Hannes Stiefel studierte Architektur an der Universität für angewandte Kunst Wien (Meisterklasse Wolf D. Prix) und an der SCI-Arc Los Angeles. Nach Lehraufträgen an der Angewandten, der Universität Innsbruck sowie den Universitäten in Buffalo/New York, Ottawa/Kanada und Beirut/Libanon ist Hannes Stiefel derzeit Gastprofessor an der Akademie der bildenden Künste Wien.

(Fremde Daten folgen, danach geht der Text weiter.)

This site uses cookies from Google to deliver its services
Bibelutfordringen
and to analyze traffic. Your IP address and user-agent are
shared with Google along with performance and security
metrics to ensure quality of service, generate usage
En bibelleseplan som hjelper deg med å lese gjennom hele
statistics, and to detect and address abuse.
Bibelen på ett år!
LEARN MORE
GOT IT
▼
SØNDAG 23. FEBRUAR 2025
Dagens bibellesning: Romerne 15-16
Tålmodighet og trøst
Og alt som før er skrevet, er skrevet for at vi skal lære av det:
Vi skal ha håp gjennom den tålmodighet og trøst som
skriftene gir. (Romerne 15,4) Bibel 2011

Das Architekturbüro nahm an zahlreichen Ausstellungen teil, u.a. an der Biennale di Venezia 2006 und 2010, und wurde mehrfach ausgezeichnet, u.a. mit dem outstanding artist award in der Kategorie Experimentelle Tendenzen in der Architektur des bm:ukk (1995) und dem Förderpreis der Stadt Wien (2007).

Kuratorin Marlies Wirth
 

Eine Kooperation von MAK und Universität für angewandte Kunst

Ausstellungsreihe ANGEWANDTE KUNST. HEUTE Der Begriff „angewandte Kunst“ ist, im Unterschied zu konkreteren Spartenbezeichnungen, dazu in der Lage, nicht nur die Tendenzen eines zunehmend konzeptuellen und „künstlerischen“ Designs zu fassen, sondern auch jene zeitgenössischen Entwicklungen, in denen die „freie“ Kunst ihren Gebrauchswert kritisch hinterfragt und durch konkrete Dienstleistungen, Nutzungsangebote und Grundlagenforschung für zukunftsweisende Denkansätze und Wirkungsbereiche permanent erweitert. Dabei wird weniger der Autonomieanspruch der freien Kunst in Frage gestellt, als vielmehr ein Potential deutlich, das das Begriffsfeld der „angewandten Kunst“ ausdehnen und erweitern könnte.